__Activity 1__.
Answer these questions using the Durham blog post:
(a) In what year was Cuthbert born?
(b) Which two kingdoms did King Aethelfrith join to form Northumbria?
(c) Which band does the writer think they may have seen in Durham as a student?
__Activity 2__.
Quote the records verbatim, starting at their first line and continuing up to and including the line containing "dünyasındaki çatışmaları yansıttığını".
** Opening Supplied text block **
Saturday 6 July 2013

Another Grand Day Out

It being saturday, and I having done nothing whatsoever of note last saturday, indeed all of last weekend, I decided to be less of a sluggard this time with my days off. Consequently, I forced myself out of bed, no saturday lie-in for me... and out on the road. First, I donated a sizeable lump of my wealth to the oil industry in exchange for a tankful of go-juice for my jalopy, then I pointed my compass to the north, raised the mainsail, lashed the tiller, and headed for the horizon.
I'd decided, on a fairly arbitrary whim, to visit Durham. I think the only time I've been to Durham before, was in my student days, when I went to visit an old schoolmate, see a band... I can't recall what band, but it might have been Lindisfarne, and got disgustingly drunk at the ensuing student party.  I'm not proud of that. Like most teenagers, I went through a phase when I tried to emulate the other idiots around me, regardless of the fact that I hated being drunk. But hey, it was what you were supposed to do, so I tried my best to enjoy it. 
I failed. 

Anyway, over the years, I've been past Durham many a time, always on the way somewhere else, I've even passed through the outskirts a few times. It's always been a place I meant to visit, but somehow never did.

Today I decided to put that right. The city of Durham owes its foundation to St Cuthbert. 
Cuthbert was born in 635 a.d. in the north-east of England. Although, at that time, there was no such country. Let's say "Cuthbert was born in Northumbria". 
During, the Roman occupation of Britain, and after they left, Britain was made up of several kingdoms and tribal fiefdoms, and shortly before Cuthbert's birth, in about 600 a.d., King Aethelfrith of Berenicia joined his kingdom with neighbouring Deira, forming the new Kingdom of Northumbria, which stretched northward from the waters of the Humber estuary to the Firth of Forth in Scotland...
I could tell you more, but I sense that you're yawning, so I won't, I'll just leave you a link, so anyone who wants to know about that era can.
** Closing Supplied text block **
** Opening Information block **
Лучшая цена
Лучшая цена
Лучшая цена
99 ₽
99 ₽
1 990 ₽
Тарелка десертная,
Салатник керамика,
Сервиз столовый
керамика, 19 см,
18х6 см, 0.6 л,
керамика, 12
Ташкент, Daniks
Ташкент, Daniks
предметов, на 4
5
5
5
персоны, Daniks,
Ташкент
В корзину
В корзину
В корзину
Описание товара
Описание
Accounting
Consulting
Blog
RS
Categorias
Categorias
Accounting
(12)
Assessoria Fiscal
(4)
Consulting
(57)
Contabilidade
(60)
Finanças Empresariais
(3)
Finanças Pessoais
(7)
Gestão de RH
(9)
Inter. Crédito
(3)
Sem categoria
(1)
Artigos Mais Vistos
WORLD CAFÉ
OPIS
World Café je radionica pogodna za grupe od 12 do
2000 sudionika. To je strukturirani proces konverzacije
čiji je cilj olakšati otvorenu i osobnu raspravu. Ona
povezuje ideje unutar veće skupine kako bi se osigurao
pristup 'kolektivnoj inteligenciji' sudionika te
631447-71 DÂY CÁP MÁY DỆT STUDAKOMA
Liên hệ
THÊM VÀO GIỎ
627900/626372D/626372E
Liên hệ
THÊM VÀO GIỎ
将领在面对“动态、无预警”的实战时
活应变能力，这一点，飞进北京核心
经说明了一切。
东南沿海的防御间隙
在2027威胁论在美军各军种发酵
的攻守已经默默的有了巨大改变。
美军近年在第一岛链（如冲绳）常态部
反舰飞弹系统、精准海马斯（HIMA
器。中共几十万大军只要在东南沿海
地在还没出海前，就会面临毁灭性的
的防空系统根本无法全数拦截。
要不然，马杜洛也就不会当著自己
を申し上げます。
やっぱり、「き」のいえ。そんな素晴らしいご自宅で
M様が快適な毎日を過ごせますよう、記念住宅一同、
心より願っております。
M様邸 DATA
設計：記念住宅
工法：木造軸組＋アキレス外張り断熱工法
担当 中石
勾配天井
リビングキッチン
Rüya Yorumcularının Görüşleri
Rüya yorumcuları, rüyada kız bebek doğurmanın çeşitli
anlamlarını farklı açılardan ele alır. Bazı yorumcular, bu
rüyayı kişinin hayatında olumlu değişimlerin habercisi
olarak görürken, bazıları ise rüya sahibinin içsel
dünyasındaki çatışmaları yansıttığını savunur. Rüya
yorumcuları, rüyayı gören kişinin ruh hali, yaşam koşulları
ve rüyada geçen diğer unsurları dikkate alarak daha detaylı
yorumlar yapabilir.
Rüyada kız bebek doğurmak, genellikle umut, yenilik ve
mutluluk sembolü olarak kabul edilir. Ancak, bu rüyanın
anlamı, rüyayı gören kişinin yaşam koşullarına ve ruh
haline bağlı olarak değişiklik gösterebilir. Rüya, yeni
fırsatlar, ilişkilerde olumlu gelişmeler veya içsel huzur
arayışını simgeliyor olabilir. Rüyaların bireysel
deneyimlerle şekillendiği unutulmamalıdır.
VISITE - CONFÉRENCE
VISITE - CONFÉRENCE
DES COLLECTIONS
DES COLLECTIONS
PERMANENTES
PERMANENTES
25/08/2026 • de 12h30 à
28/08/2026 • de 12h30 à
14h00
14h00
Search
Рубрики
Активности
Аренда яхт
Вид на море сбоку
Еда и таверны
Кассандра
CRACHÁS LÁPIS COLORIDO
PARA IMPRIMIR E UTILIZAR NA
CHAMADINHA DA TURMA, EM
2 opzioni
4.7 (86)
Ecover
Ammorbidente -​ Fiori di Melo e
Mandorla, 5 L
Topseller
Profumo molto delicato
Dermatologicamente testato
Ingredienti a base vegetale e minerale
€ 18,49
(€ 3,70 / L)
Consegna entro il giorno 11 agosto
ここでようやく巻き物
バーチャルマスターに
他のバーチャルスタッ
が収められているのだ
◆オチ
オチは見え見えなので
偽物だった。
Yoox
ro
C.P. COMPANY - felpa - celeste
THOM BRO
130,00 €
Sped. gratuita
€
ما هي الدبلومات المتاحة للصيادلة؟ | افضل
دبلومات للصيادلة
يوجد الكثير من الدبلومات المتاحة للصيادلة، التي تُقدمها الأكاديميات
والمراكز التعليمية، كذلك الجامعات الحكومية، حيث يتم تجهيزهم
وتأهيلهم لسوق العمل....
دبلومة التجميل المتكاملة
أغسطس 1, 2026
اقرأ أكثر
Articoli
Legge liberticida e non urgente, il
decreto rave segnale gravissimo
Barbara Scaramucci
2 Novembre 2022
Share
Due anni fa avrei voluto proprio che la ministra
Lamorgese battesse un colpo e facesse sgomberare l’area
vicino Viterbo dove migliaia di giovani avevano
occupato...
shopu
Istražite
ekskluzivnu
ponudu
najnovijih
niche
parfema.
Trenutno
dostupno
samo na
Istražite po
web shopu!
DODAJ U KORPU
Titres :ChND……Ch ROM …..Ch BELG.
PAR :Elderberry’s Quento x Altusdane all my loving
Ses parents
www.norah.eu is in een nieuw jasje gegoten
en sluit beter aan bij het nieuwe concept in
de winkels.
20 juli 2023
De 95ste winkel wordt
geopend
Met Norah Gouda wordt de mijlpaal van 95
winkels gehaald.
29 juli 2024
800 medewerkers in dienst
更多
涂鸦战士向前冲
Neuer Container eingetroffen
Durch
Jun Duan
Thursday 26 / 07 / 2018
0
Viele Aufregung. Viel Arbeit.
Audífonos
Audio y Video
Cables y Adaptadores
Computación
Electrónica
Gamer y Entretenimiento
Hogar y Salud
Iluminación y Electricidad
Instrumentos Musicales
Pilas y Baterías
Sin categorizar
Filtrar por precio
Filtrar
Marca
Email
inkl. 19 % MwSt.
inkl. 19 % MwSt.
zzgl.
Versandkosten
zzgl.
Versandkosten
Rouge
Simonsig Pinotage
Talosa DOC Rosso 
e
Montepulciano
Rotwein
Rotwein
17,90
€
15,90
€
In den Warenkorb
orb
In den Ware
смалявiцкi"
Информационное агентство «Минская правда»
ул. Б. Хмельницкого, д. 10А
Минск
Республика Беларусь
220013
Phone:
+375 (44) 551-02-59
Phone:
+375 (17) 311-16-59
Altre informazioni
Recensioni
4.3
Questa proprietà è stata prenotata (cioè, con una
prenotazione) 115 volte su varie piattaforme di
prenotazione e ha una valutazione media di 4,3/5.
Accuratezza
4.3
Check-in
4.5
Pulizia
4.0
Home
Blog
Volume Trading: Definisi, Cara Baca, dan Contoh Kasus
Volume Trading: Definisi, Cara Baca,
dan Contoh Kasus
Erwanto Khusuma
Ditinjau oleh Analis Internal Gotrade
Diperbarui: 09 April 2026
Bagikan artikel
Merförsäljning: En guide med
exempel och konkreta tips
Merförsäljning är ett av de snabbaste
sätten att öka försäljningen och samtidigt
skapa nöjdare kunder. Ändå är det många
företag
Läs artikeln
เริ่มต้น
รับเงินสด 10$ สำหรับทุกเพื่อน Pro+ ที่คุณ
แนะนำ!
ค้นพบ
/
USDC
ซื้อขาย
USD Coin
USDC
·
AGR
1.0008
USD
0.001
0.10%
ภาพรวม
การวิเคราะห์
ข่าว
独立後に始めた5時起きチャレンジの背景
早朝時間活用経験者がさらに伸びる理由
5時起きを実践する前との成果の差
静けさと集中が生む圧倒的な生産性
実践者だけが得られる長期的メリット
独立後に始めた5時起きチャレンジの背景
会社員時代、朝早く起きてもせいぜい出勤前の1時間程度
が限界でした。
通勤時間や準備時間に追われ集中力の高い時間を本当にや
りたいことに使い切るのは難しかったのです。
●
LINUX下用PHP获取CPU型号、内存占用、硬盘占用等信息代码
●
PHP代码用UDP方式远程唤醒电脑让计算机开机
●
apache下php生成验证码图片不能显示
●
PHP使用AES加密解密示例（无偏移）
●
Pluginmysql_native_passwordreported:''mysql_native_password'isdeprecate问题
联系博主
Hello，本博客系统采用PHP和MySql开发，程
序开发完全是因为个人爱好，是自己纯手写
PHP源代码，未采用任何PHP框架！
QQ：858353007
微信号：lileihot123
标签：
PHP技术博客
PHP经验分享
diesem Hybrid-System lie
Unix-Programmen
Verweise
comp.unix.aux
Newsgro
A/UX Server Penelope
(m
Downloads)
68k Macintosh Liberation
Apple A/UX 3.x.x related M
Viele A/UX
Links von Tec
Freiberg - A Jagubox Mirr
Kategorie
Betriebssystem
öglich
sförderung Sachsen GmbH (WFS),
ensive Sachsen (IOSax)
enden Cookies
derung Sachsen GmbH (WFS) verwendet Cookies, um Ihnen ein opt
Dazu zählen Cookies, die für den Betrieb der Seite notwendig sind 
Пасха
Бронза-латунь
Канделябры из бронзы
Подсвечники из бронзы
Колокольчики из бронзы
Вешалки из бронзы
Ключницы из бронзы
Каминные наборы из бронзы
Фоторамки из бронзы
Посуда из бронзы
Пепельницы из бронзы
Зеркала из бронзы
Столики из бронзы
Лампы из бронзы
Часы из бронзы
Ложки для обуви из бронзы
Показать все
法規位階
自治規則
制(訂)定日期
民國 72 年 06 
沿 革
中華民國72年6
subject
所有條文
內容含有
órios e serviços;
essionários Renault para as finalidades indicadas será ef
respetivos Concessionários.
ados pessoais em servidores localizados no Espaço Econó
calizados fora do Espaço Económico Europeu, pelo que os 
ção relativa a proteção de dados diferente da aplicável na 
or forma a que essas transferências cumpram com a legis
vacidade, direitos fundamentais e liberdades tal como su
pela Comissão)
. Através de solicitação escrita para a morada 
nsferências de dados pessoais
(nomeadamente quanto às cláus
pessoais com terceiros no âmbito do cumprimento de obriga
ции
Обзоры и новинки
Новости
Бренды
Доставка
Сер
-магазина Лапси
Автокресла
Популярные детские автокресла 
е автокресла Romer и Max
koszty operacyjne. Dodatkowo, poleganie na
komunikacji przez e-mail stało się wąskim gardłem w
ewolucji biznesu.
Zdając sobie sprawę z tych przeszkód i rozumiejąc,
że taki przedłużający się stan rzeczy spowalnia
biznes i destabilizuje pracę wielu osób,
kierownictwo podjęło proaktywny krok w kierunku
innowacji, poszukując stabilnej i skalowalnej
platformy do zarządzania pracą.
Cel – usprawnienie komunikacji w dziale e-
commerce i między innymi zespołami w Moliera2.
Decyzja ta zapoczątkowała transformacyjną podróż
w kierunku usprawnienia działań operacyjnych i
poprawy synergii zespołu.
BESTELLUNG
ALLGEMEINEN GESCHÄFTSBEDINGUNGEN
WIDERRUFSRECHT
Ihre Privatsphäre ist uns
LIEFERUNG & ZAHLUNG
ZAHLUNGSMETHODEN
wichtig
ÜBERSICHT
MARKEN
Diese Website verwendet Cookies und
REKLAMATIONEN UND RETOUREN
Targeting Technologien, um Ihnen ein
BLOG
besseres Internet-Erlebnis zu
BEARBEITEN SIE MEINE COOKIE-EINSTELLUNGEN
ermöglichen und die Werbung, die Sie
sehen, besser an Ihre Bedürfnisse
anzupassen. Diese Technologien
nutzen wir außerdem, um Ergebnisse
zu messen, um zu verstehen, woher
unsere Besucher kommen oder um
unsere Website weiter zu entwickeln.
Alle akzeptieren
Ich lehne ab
** Closing Information block **
__Solution 1__.
(a) 635 a.d.
(b) Berenicia and Deira.
(c) Lindisfarne.

__Solution 2__.
Лучшая цена
Лучшая цена
Лучшая цена
99 ₽
99 ₽
1 990 ₽
Тарелка десертная,
Салатник керамика,
Сервиз столовый
керамика, 19 см,
18х6 см, 0.6 л,
керамика, 12
Ташкент, Daniks
Ташкент, Daniks
предметов, на 4
5
5
5
персоны, Daniks,
Ташкент
В корзину
В корзину
В корзину
Описание товара
Описание
Accounting
Consulting
Blog
RS
Categorias
Categorias
Accounting
(12)
Assessoria Fiscal
(4)
Consulting
(57)
Contabilidade
(60)
Finanças Empresariais
(3)
Finanças Pessoais
(7)
Gestão de RH
(9)
Inter. Crédito
(3)
Sem categoria
(1)
Artigos Mais Vistos
WORLD CAFÉ
OPIS
World Café je radionica pogodna za grupe od 12 do
2000 sudionika. To je strukturirani proces konverzacije
čiji je cilj olakšati otvorenu i osobnu raspravu. Ona
povezuje ideje unutar veće skupine kako bi se osigurao
pristup 'kolektivnoj inteligenciji' sudionika te
631447-71 DÂY CÁP MÁY DỆT STUDAKOMA
Liên hệ
THÊM VÀO GIỎ
627900/626372D/626372E
Liên hệ
THÊM VÀO GIỎ
将领在面对“动态、无预警”的实战时
活应变能力，这一点，飞进北京核心
经说明了一切。
东南沿海的防御间隙
在2027威胁论在美军各军种发酵
的攻守已经默默的有了巨大改变。
美军近年在第一岛链（如冲绳）常态部
反舰飞弹系统、精准海马斯（HIMA
器。中共几十万大军只要在东南沿海
地在还没出海前，就会面临毁灭性的
的防空系统根本无法全数拦截。
要不然，马杜洛也就不会当著自己
を申し上げます。
やっぱり、「き」のいえ。そんな素晴らしいご自宅で
M様が快適な毎日を過ごせますよう、記念住宅一同、
心より願っております。
M様邸 DATA
設計：記念住宅
工法：木造軸組＋アキレス外張り断熱工法
担当 中石
勾配天井
リビングキッチン
Rüya Yorumcularının Görüşleri
Rüya yorumcuları, rüyada kız bebek doğurmanın çeşitli
anlamlarını farklı açılardan ele alır. Bazı yorumcular, bu
rüyayı kişinin hayatında olumlu değişimlerin habercisi
olarak görürken, bazıları ise rüya sahibinin içsel
dünyasındaki çatışmaları yansıttığını savunur. Rüya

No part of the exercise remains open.